# Clovelly Sunday 9th Dec



## tugboat (Nov 15, 2006)

Anyone up for a fish at Clovelly on Sunday?


----------



## timax (Oct 16, 2007)

Silly Question these days. :lol:


----------



## timax (Oct 16, 2007)

Thats a Yes by the way.  
Still waiting for my drag upgrade to arrive but ready with some larger sp's


----------



## Davey G (Jan 15, 2006)

yeah i should be good for early sunday..been too long


----------



## tugboat (Nov 15, 2006)

timax said:
 

> Silly Question these days. :lol:


I know what you mean  Thought I'd just ask    Didn't want to be the only one getting all the fish on Sunday ' :lol:


----------



## deano (Nov 26, 2006)

I think the weather might mess with the plan, but put me down on the guest list.


----------



## tugboat (Nov 15, 2006)

Bump! Wind report looking good so far..


----------



## wopfish (Dec 4, 2006)

YUP !!!


----------



## wigg (Jan 6, 2007)

Sorry boys I am out due to time constraints.
(I have to go to a mothers group Christmas party)
So I am planning on a quick shot at Longy in the morning.
Good luck to all.
Woppie I want a full and detailed report on the new Nitro and I expect you will put it right thru its paces.

Cheers

Wigg


----------



## wopfish (Dec 4, 2006)

Its ready to go wigg - just hope they are taking 9" / 12 " stickbaits tomorrow !!! Good luck at your mothers meeting !!!

Woppie


----------



## wopfish (Dec 4, 2006)

Oh and Longy too ...


----------



## wigg (Jan 6, 2007)

I am pumped for a quicky tomorrow.
I hope Godzilla comes up trumps.
Can you try flicking a few smaller placcies too.
I am thinking a new Godzilla and a Stradic 5000 for a Chrissy present to myself.

Cheers

Wigg


----------



## wopfish (Dec 4, 2006)

Wigg its a pretty chunky rod mate - how small placcies were you thinking ??? Might not be the rod for you - maybe the magnum butt or the viper ???


----------



## wigg (Jan 6, 2007)

I have just bought the Magnum.
Could you flick a 5inch placcy out with Godzilla ?


----------



## Davey G (Jan 15, 2006)

i'll be there.. 5ish?


----------

[Saved data records]
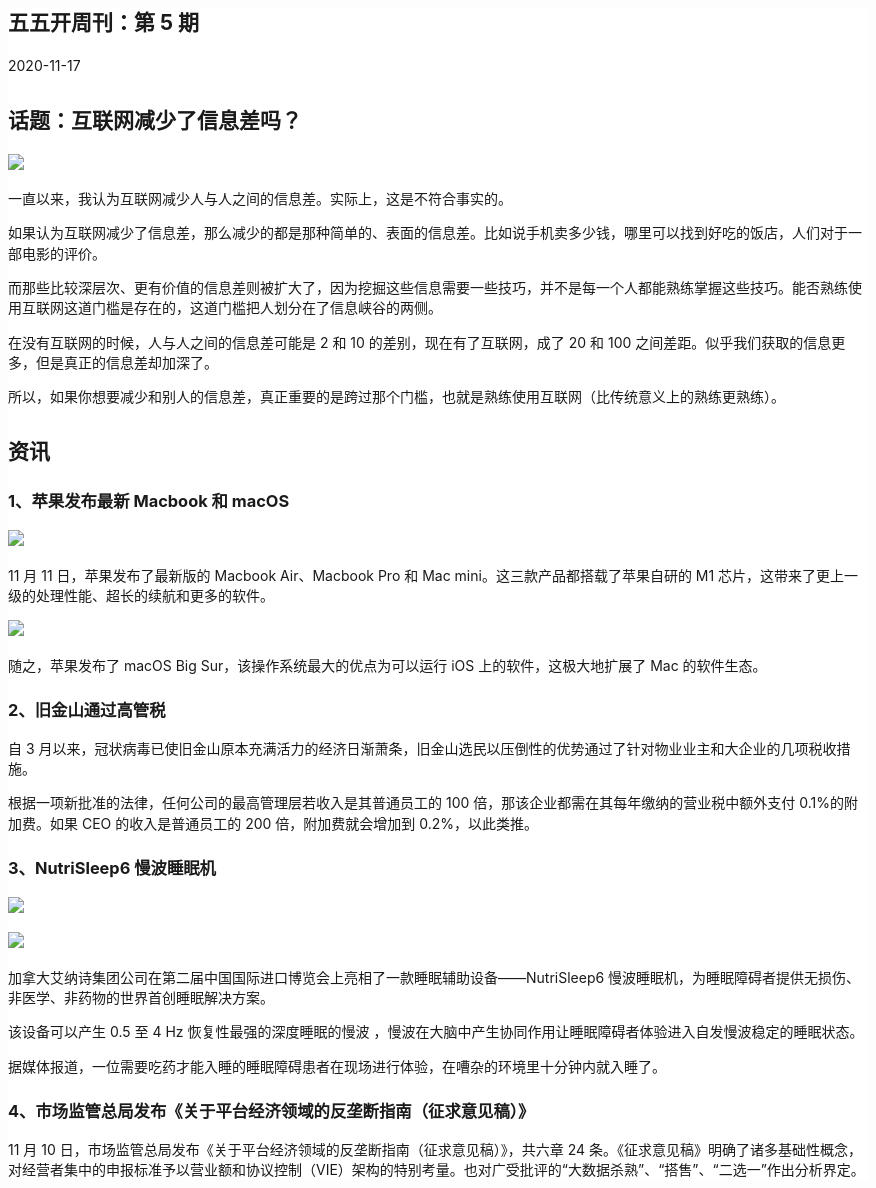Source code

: ## 五五开周刊：第 5 期

2020-11-17

## 话题：互联网减少了信息差吗？

![](5/1.png "")

一直以来，我认为互联网减少人与人之间的信息差。实际上，这是不符合事实的。

如果认为互联网减少了信息差，那么减少的都是那种简单的、表面的信息差。比如说手机卖多少钱，哪里可以找到好吃的饭店，人们对于一部电影的评价。

而那些比较深层次、更有价值的信息差则被扩大了，因为挖掘这些信息需要一些技巧，并不是每一个人都能熟练掌握这些技巧。能否熟练使用互联网这道门槛是存在的，这道门槛把人划分在了信息峡谷的两侧。

在没有互联网的时候，人与人之间的信息差可能是 2 和 10 的差别，现在有了互联网，成了 20 和 100 之间差距。似乎我们获取的信息更多，但是真正的信息差却加深了。

所以，如果你想要减少和别人的信息差，真正重要的是跨过那个门槛，也就是熟练使用互联网（比传统意义上的熟练更熟练）。

## 资讯

### 1、苹果发布最新 Macbook 和 macOS

![](5/2.png "")

11 月 11 日，苹果发布了最新版的 Macbook Air、Macbook Pro 和 Mac mini。这三款产品都搭载了苹果自研的 M1 芯片，这带来了更上一级的处理性能、超长的续航和更多的软件。

![](5/3.png "")

随之，苹果发布了 macOS Big Sur，该操作系统最大的优点为可以运行 iOS 上的软件，这极大地扩展了 Mac 的软件生态。

### 2、旧金山通过高管税

自 3 月以来，冠状病毒已使旧金山原本充满活力的经济日渐萧条，旧金山选民以压倒性的优势通过了针对物业业主和大企业的几项税收措施。

根据一项新批准的法律，任何公司的最高管理层若收入是其普通员工的 100 倍，那该企业都需在其每年缴纳的营业税中额外支付 0.1%的附加费。如果 CEO 的收入是普通员工的 200 倍，附加费就会增加到 0.2%，以此类推。

### 3、NutriSleep6 慢波睡眠机

![](5/4.png "")

![](5/5.png "")

加拿大艾纳诗集团公司在第二届中国国际进口博览会上亮相了一款睡眠辅助设备——NutriSleep6 慢波睡眠机，为睡眠障碍者提供无损伤、非医学、非药物的世界首创睡眠解决方案。

该设备可以产生 0.5 至 4 Hz 恢复性最强的深度睡眠的慢波 ，慢波在大脑中产生协同作用让睡眠障碍者体验进入自发慢波稳定的睡眠状态。

据媒体报道，一位需要吃药才能入睡的睡眠障碍患者在现场进行体验，在嘈杂的环境里十分钟内就入睡了。

### 4、市场监管总局发布《关于平台经济领域的反垄断指南（征求意见稿）》

11 月 10 日，市场监管总局发布《关于平台经济领域的反垄断指南（征求意见稿）》，共六章 24 条。《征求意见稿》明确了诸多基础性概念，对经营者集中的申报标准予以营业额和协议控制（VIE）架构的特别考量。也对广受批评的“大数据杀熟”、“搭售”、“二选一”作出分析界定。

**What the exercise asks:**
Reproduce everything in the Clovelly fishing thread above from "Oh and Longy" down to "present to myself.".

**Expected answer:**
Oh and Longy too ...


----------



## wigg (Jan 6, 2007)

I am pumped for a quicky tomorrow.
I hope Godzilla comes up trumps.
Can you try flicking a few smaller placcies too.
I am thinking a new Godzilla and a Stradic 5000 for a Chrissy present to myself.